Farm businesses are hugely sensitive to sharing information. But with JVFG we can share information with similar ventures, and those that are totally different to us but still cultivate and harvest. We can think ‘wow, how can they do it for that much?’ or ‘wow, we’re doing pretty well on that’.

A confidence-building pat on the back for doing something really well is great. But so is getting an insight, for example on spraying, that another member is doing the same but with a different machine that is costing X amount less every year. It’s this sort of collaboration which is going to be the key to success in future.

JVFG benchmarking meeting

Learning from like-minded businesses at our first JVFG meeting

Our impression of our first JVFG meeting

You can go to a lot of benchmarking groups and you always get a couple of jokers that do not really bring much to the party. With JVFG, you are in a room with a good bunch of the guys all with the same no-nonsense, honest attitude and all serious, professional businessmen and farmers. Having known JVFG consultant Jamie Gwatkin for a long time I did not expect anything different. It’s a privilege to be part of that.

Data capture is key

JVFG benchmarking - maintenance and monitoring

Maintenance and monitoring for top performance

I think the data-recording and data-gathering is the most important bit and I was put in touch with Tim Merry who runs a very good excel spreadsheet. I’ve taken that and adapted it to suit us. I’ve started doing pie charts of hours and litres of fuel per machine and job etc – and it’s eye-opening.

In July, 22.5% of our guys’ time was spent irrigating. I knew we were doing a lot but actually – wow – a fifth of our time? Then you can sit down and say this is why we’re not getting this done is because we are spending time on that. But the irrigation will pay back: we’ve had our yield digs from British Sugar yesterday and the yields are promising to be fairly astronomical.

This is what I mean by being forward-thinking. We can say we’re spending this much time doing this. It’s costing us this.  Also, we can consider the opportunity cost. Could we be doing something else? We can then run the numbers and work out if we can we afford to get someone in to help us. If you can’t record it, you can’t manage it. Sometimes, looking back is the best way to move forward. There’s a reason why professional sport setups use video analysis, to analyse what they have done, drop the poor and increase the positive parts.

Recognising people power in our business

Fuelling the farm team at harvest time at MJ and SC Collins says JVFG member John Haynes

Fuelling the farm team at harvest time at MJ and SC Collins, is essential, says John Haynes.

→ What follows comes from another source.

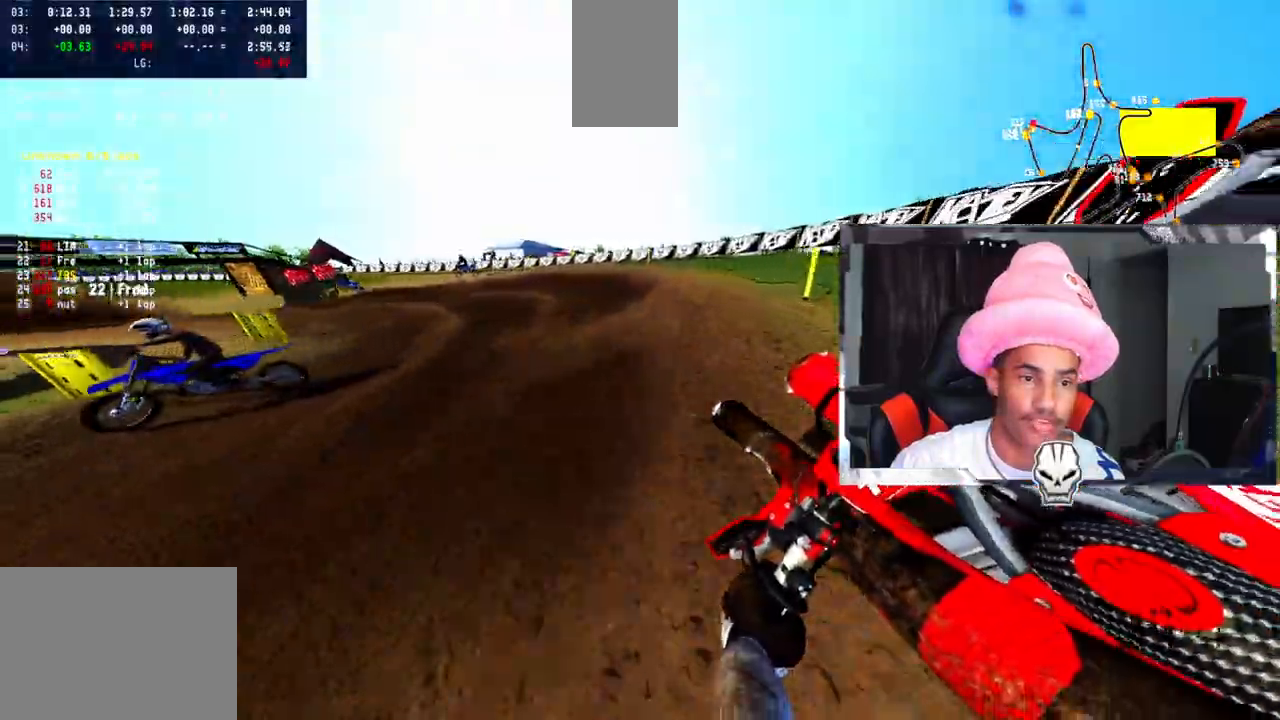
{"buttons": ["R2"], "left_stick": "up-left", "right_stick": "up", "events": []}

It’s the people in the business that are our most valuable asset. We’re very fortunate that we have a very young team. I manage them as best I can and give them as much as responsibility as possible so that it comes to a point where I am almost not needed. We’re a way off that yet! But that is my management style.

Simple wish list: efficiency up and fixed costs down

I just want to improve everything. I know we can do better. I want to be able to do more, in less time and without breaking the bank in buying ridiculously expensive machinery.

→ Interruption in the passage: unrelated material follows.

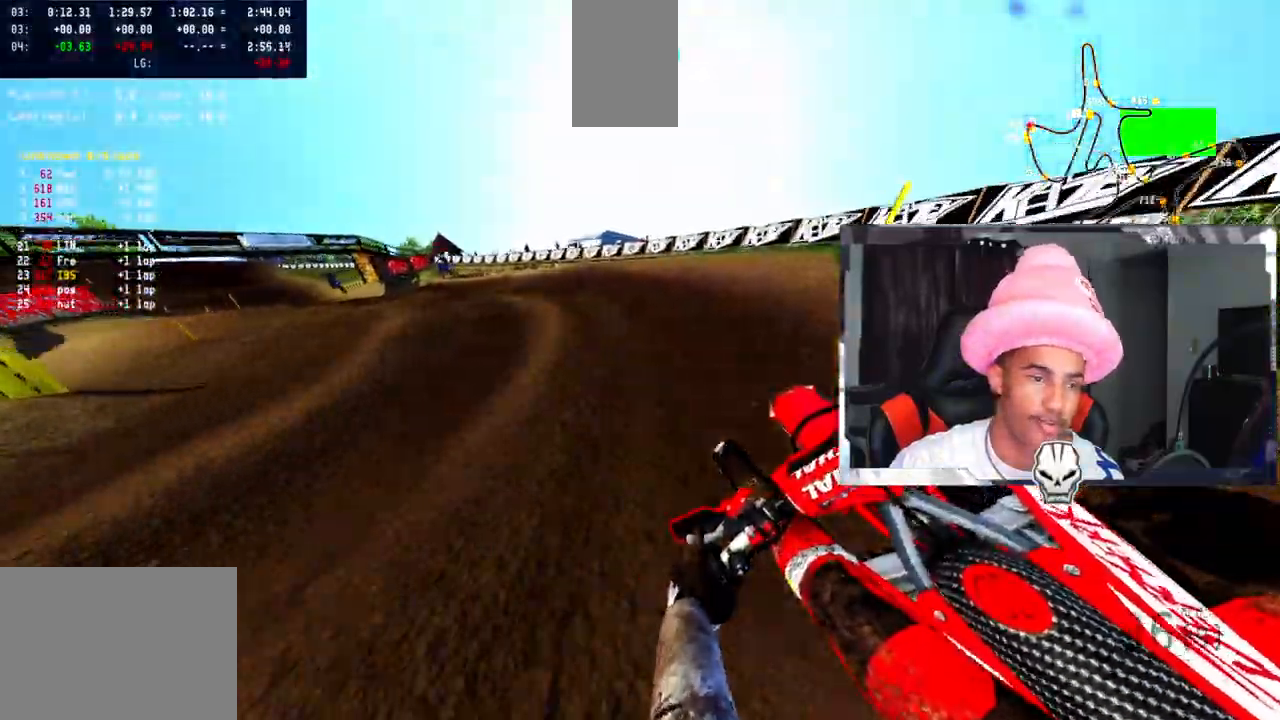
{"buttons": ["R2"], "left_stick": "up-left", "right_stick": "up", "events": []}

I want to have the confidence to know when and what is the most appropriate cost of cultivating for wheat, for example. We all like lovely level, fine, lovely-looking seedbeds but aesthetics are luxurious but actually we can establish a good crop of wheat for this only this much money?

Ready for change

Call me naïve, but I think this is a very exciting time. There’s a lot of people who are subsidy-junkies and have only survived because of them and have no idea what it costs to do a job. I believe there are a lot of smaller farms who will think ‘I can’t do this anymore; I don’t want to do this anymore’ but they will still want to maintain some control and involvement in their farming.

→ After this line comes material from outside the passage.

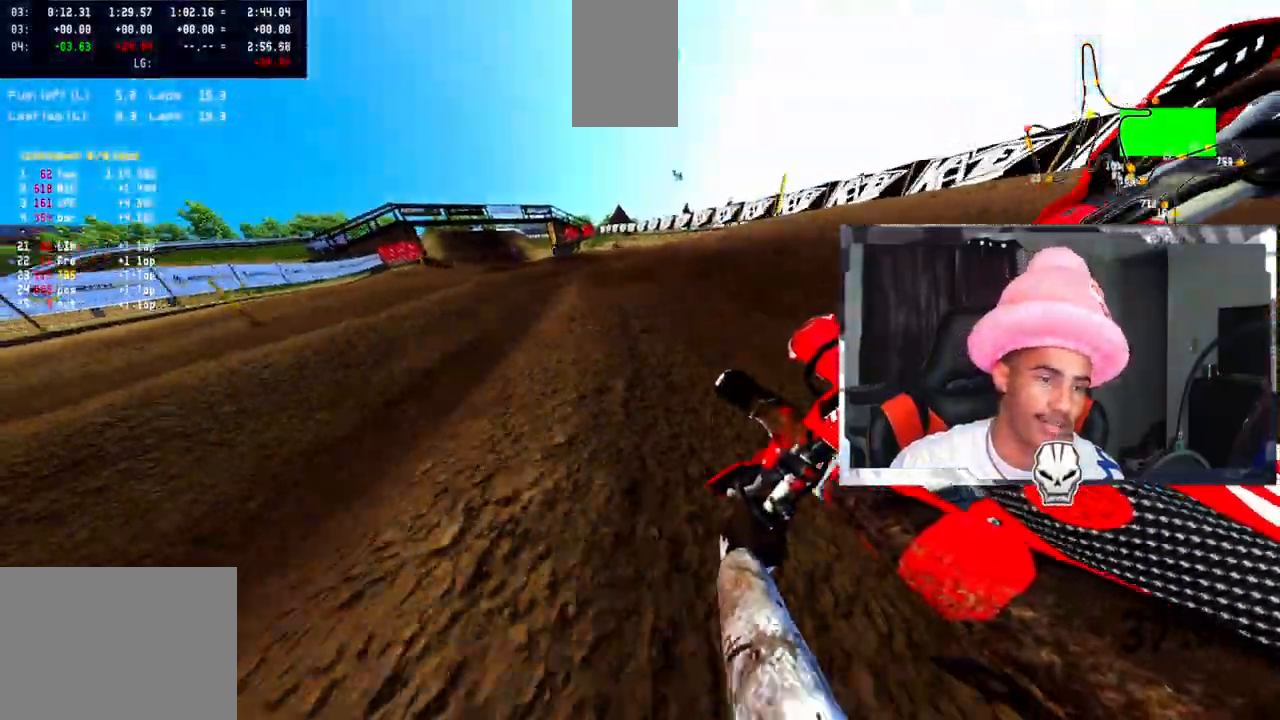
{"buttons": ["R2"], "left_stick": "up-left", "right_stick": "up", "events": []}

For a business like ours (we own just shy of 3000 acres) and just starting some contracting land drainage, there’s a huge opportunity for our business to expand with contracting. So, I see a very exciting time coming up. Being part of the well-established JVFG is one of the pump-priming exercises that will allow us to pull the trigger immediately when opportunities arise in the future, as well as mix with like-minded people.”